Before modelling, we will perform redundancy analyses to ensure that no covariates completely explain any of the others (resulting in multicollinearity) using an adjusted R2 cut-off of 0.7. If any covariates are highly correlated, only one of them based on clinical relevance will be kept in the model. If there are covariates with very limited variability that cause the model to not converge, they will be removed from the model.

Covariates for 90-day mortality will include age, baseline cognitive function, pre-existing comorbidities, SOFA score on the day of enrolment excluding the central nervous system component, medical versus surgical, and infection type as specified above.

Safety analysis

In addition to the primary and secondary outcomes detailed above, descriptive analyses of specified safety outcomes will be performed as described below. Safety endpoints will be tracked from randomisation until conclusion of the combined treatment and post-study drug period, hospital discharge, death or withdrawal (whichever happens first). Patients who do not have hospital discharge or death time available will be tracked until their withdrawal date. The following are the safety endpoints:
  • proportion of patients having hypotension and number of days of hypotension (defined as systolic blood pressure < 80 mmHg);
  • mean daily cardiovascular SOFA score for patients, and proportion of days with cardiovascular SOFA score of 2 or greater;
  • proportion of patients with arrhythmias (tachycardia [heart rate > 100 beats/min] and/or bradycardia [heart rate < 60 beats/min]);
  • proportion of patients with severe lactate acidosis (as defined by lactate level > 5 mmol/L), and median number of days with severe lactic acidosis among those with severe lactic acidosis;
  • mean triglyceride and cortisol levels at 7-day and 14-day assessments;
  • proportion of patients with triglyceride level greater than 500 µg/dL and cortisol level greater than 20 mg/dL at 7-day and 14-day assessments; and
  • proportion of patients showing signs of withdrawal from study agent based on vital signs (tachycardia [heart rate > 100 beats/min]) and diaphoresis.

Software details

R version 3.5.2 (20 December 2018) or above will be used for all analyses. Versions of specific packages used for analysis will be noted in the analysis report. The checkpoint package will be used to preserve R package versions throughout the manuscript submission and review process.
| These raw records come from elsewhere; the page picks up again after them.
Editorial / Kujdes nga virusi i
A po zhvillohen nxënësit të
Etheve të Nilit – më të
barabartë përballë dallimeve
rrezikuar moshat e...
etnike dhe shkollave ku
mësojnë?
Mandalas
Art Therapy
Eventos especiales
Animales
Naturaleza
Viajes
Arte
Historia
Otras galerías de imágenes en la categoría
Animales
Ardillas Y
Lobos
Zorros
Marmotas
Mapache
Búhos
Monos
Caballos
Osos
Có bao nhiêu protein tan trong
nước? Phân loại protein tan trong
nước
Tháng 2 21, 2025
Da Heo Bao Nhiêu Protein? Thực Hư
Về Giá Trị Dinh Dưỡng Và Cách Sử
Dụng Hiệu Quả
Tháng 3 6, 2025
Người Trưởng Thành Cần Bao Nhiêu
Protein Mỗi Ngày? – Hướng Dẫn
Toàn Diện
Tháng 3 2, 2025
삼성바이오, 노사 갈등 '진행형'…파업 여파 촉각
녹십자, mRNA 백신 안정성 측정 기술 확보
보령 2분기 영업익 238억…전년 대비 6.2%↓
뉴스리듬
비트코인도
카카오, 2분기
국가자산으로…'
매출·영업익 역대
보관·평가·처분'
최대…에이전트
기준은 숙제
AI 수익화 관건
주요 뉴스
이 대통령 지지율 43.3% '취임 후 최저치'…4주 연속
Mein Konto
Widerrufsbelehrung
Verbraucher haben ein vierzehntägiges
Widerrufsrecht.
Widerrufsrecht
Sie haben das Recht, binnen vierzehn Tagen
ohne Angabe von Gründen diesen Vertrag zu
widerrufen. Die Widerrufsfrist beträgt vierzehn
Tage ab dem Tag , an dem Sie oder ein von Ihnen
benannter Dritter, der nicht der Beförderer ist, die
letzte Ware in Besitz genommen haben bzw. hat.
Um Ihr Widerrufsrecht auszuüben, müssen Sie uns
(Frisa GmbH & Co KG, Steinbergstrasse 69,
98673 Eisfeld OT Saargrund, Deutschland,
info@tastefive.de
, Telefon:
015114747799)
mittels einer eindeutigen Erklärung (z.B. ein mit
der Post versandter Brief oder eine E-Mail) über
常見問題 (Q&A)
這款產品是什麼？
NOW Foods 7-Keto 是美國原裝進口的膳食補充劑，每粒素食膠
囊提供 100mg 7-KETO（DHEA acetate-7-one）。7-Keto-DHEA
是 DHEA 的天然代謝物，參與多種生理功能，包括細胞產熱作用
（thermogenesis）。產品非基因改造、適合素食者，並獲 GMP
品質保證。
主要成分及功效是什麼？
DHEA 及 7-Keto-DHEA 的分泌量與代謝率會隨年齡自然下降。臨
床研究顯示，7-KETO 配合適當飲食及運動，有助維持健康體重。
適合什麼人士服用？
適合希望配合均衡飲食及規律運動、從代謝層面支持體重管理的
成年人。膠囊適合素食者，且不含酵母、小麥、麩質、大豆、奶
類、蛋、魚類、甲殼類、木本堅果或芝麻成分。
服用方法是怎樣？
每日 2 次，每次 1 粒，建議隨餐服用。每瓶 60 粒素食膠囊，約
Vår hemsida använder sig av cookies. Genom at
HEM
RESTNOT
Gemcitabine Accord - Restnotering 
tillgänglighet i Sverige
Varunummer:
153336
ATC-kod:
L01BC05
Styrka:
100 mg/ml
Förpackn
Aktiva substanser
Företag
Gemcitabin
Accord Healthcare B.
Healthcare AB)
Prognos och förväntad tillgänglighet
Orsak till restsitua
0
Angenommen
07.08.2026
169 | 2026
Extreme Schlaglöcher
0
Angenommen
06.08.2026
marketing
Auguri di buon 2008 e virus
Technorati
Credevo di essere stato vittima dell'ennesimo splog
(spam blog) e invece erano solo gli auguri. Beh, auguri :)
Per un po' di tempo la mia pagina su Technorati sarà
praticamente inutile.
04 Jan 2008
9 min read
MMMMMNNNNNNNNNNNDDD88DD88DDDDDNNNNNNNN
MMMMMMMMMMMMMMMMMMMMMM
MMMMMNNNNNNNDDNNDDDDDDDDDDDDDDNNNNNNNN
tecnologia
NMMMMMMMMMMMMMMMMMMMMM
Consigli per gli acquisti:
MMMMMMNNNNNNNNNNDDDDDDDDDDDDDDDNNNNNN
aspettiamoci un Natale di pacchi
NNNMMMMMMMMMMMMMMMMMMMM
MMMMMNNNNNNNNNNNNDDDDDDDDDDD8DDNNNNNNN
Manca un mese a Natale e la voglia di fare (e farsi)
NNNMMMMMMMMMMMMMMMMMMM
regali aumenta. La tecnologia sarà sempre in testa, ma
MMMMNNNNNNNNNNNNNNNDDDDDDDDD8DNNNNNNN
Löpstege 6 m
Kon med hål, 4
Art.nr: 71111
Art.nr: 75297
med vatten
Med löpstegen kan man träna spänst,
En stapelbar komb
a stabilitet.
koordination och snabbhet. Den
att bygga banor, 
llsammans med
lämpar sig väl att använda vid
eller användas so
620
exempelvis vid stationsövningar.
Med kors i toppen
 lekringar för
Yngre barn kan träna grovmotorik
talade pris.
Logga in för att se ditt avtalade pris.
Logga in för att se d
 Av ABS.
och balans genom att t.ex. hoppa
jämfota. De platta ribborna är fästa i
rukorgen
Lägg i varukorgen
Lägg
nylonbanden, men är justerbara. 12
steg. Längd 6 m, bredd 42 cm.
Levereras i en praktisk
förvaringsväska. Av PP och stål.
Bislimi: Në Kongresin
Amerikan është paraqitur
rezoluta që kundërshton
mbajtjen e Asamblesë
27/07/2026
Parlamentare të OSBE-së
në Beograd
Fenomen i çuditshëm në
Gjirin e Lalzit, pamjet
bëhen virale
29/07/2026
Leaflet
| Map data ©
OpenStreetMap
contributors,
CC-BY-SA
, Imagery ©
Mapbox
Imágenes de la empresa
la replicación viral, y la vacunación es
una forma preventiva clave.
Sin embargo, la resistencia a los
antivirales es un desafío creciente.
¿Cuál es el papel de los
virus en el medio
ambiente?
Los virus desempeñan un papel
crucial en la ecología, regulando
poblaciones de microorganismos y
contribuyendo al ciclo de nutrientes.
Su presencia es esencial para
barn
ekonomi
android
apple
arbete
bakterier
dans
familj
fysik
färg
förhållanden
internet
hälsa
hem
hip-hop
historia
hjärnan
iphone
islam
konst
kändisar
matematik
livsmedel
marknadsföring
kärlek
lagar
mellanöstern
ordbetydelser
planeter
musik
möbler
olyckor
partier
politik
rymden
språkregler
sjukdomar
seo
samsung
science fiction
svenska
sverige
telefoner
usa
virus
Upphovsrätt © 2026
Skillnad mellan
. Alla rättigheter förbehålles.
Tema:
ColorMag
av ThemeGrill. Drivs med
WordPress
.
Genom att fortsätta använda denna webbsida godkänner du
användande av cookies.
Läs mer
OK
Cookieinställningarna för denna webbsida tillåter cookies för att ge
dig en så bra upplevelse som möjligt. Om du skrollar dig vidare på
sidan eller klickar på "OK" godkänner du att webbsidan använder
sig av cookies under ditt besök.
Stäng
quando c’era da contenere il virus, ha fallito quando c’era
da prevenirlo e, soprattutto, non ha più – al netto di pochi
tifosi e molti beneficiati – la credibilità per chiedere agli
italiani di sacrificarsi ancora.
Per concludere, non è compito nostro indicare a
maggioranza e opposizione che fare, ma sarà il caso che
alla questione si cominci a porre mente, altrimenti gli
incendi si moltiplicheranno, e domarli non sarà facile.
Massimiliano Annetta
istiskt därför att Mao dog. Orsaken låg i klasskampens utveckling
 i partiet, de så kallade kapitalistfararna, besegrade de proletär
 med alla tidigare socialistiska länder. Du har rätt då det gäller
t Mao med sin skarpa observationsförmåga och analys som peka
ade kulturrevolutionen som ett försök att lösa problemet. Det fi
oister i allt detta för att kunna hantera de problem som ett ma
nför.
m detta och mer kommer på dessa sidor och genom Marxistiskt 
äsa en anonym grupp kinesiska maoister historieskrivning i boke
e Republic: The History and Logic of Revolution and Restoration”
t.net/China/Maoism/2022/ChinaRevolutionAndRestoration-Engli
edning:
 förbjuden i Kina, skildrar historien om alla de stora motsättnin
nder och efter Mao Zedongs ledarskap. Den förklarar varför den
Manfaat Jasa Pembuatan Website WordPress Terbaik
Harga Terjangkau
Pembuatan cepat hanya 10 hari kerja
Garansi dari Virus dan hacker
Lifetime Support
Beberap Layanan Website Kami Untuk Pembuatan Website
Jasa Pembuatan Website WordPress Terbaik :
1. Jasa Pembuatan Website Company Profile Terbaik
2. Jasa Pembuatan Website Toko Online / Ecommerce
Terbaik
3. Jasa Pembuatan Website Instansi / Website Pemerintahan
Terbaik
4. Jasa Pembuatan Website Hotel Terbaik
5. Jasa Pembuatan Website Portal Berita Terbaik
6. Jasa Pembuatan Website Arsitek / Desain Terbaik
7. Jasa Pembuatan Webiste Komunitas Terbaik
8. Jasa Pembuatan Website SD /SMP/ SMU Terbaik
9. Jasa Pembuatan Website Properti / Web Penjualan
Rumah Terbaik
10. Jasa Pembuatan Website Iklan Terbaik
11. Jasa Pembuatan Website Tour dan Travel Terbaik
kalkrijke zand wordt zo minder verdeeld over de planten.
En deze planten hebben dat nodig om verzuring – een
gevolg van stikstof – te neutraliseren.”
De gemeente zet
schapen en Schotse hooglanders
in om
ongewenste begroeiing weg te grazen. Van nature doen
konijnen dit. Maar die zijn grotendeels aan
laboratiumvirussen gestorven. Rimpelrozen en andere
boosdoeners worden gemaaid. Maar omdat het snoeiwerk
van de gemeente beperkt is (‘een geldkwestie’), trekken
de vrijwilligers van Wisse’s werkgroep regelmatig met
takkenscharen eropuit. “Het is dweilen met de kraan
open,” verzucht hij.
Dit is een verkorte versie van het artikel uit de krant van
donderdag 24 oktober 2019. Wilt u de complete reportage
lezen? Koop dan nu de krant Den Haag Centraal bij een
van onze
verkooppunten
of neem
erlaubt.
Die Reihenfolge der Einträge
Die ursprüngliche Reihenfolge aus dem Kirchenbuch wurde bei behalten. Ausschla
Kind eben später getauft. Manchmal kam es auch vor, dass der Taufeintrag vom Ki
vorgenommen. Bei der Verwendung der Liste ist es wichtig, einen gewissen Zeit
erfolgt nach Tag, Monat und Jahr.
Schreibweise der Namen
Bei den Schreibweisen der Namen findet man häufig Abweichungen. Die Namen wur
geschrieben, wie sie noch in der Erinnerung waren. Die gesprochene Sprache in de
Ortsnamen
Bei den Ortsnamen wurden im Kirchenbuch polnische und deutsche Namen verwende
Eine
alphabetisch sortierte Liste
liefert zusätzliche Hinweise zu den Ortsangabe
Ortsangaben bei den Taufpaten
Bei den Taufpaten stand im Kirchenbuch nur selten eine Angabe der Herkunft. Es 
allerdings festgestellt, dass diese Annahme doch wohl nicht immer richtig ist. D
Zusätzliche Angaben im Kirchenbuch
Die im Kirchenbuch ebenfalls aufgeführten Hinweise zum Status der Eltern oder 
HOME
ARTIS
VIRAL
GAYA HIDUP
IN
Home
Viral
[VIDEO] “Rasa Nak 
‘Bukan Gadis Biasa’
This article presents the formal SAP for the MENDS2 study. Further details regarding variable definitions, unadjusted and exploratory analyses, and database cleaning and lock procedures are provided in the Online Appendix 2.
Acknowledgements: Pratik Pandharipande received support from the National Institutes of Health (AG035117, HL111111, GM120484), E Wesley Ely received support from the Geriatric Research, Education, and Clinical Centers (Nashville Veterans Affairs Medical Center) and the National Institutes of Health (AG058639, TR002243, AG054259, GM120484), and Christopher Hughes received a Jahnigen Career Development Award from the American Geriatrics Society and support from the National Institutes of Health (HL111111, AG045085, GM120484).